Büyük umutlar ve neon ışıkları altında dünya kamuoyuna reklam edilen Prens Muhammed Bin Salman, Yemen’de içine düştüğü çaresizlik ve bataklıktan kolayından kurtulacağa benzemiyor. Faturası artık ödenemez hale gelen savaş dolayısıyla ve petrol fiyatlarındaki hızlı düşüş nedeniyle müttefiklerini savaşın faturasına ortak etmek için Birleşmiş Milletler’e yaptığı başvurudan da bir sonuç çıkmış değil. Çıkması da muhtemel görünmüyor. Yine büyük umutlar bağladığı Kızıldeniz kıyısına inşa edilecek olan 500 milyar dolarlık Neom Şehri projesi de tozlu rafları boylamak zorunda kalmıştır. Ülke ekonomisi için ve ekonominin petrole olan bağımlılığını azaltmak adına yapılmış planların tamamı yurtdışından beklenen yatırımların gelmemesinden ötürü durmuş bir vaziyettedir. Derinleşen ekonomik kriz ve yaratacağı sonuçlar Vahhabi dünyasını uykusuz gecelere mahkum etmiş görünüyor. Çiçeği burnunda Prens’in ve onun ham hayallerine kapılıp, Körfez ülkelerini etkisi altına alarak bölgenin süper gücü olacağına inanan Vahhabi aklının, Bedevi çölünde daha çok halüsinasyon görmesi işten bile değildir.
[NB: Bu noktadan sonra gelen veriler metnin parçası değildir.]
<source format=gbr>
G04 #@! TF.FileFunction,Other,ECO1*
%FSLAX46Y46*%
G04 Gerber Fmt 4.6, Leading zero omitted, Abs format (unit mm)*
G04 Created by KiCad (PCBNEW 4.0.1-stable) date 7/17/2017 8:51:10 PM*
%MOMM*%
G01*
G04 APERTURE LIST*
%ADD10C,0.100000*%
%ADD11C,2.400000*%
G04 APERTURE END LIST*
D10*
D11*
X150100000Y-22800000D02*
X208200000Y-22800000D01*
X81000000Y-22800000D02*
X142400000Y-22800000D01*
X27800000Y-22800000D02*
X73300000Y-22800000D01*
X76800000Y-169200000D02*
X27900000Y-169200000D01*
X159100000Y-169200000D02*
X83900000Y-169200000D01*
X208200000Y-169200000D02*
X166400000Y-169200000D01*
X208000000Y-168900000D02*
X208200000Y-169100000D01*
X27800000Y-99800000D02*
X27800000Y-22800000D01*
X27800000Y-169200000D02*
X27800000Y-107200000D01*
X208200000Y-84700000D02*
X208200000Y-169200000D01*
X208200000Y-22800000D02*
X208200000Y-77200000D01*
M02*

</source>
Körfez ülkelerinin hemen tamamında ve özellikle de Suudi Arabistan’da devlet ve halk arasında bir çeşit yazılı olmayan sözleşme vardır. Bu sözleşmenin en karakteristik yanı, devletin (buradaki devlet aygıtları daha çok monarşik bir yapıya denk düşer ve elit bir politik azınlık tarafından yönetilirler) vatandaşların asgari ihtiyaçlarını karşılamayı üstlenmiş olmasıdır. Petrol gelirleriyle bu zamana dek bu ihtiyaçları karşılamak büyük bir yekûn tutmuyordu. Ne var ki son iki yılda azalan petrol gelirleri artık bu sözleşmenin bittiğine ve kemer sıkma politikalarına geçildiğine işaret etmektedir. Ekonomik girdilerdeki azalmayı sarayın tepesini tutan soytarılar arasındaki iktidar krizi takip etmekte ve toplumsal düzlemdeki parçalanmayı ise komşuları ile aralarında derinleşen çatışma hali tamamlamaktadır.
Bir kez daha vurgulamak gerekir ki emperyalist işbirlikçi karakteriyle Suudi Krallığı ve onun temsil ettiği Vahhabi inanç dünyası, bütün bir Ortadoğu coğrafyasının kaderiyle oynayan, bölgenin kalbine saplanmış zehirli bir hançerdir ve sökülüp atılmalıdır. Başından sonuna emperyalist bir projedir ve bölgedeki zenginliğin emperyalist metropollere taşınmasının taşeronudur.
Sözünü ettiğimiz yazılı olmayan sözleşmenin bir tarafını tutan bu taşeron monarşistler sorumluluklarından sessiz sedasız çekiliyor ve ardından da koca bir enkaz bırakıyorlarsa, sözleşmenin diğer tarafını temsil eden ve daha da yoksullaşacak olan halkın da söyleyecekleri olacaktır. Olası bir halk isyanı durumunda ise bu hem Suudi Krallığı hem de Körfez ülkeleri payına bir son tango anlamına gelecektir.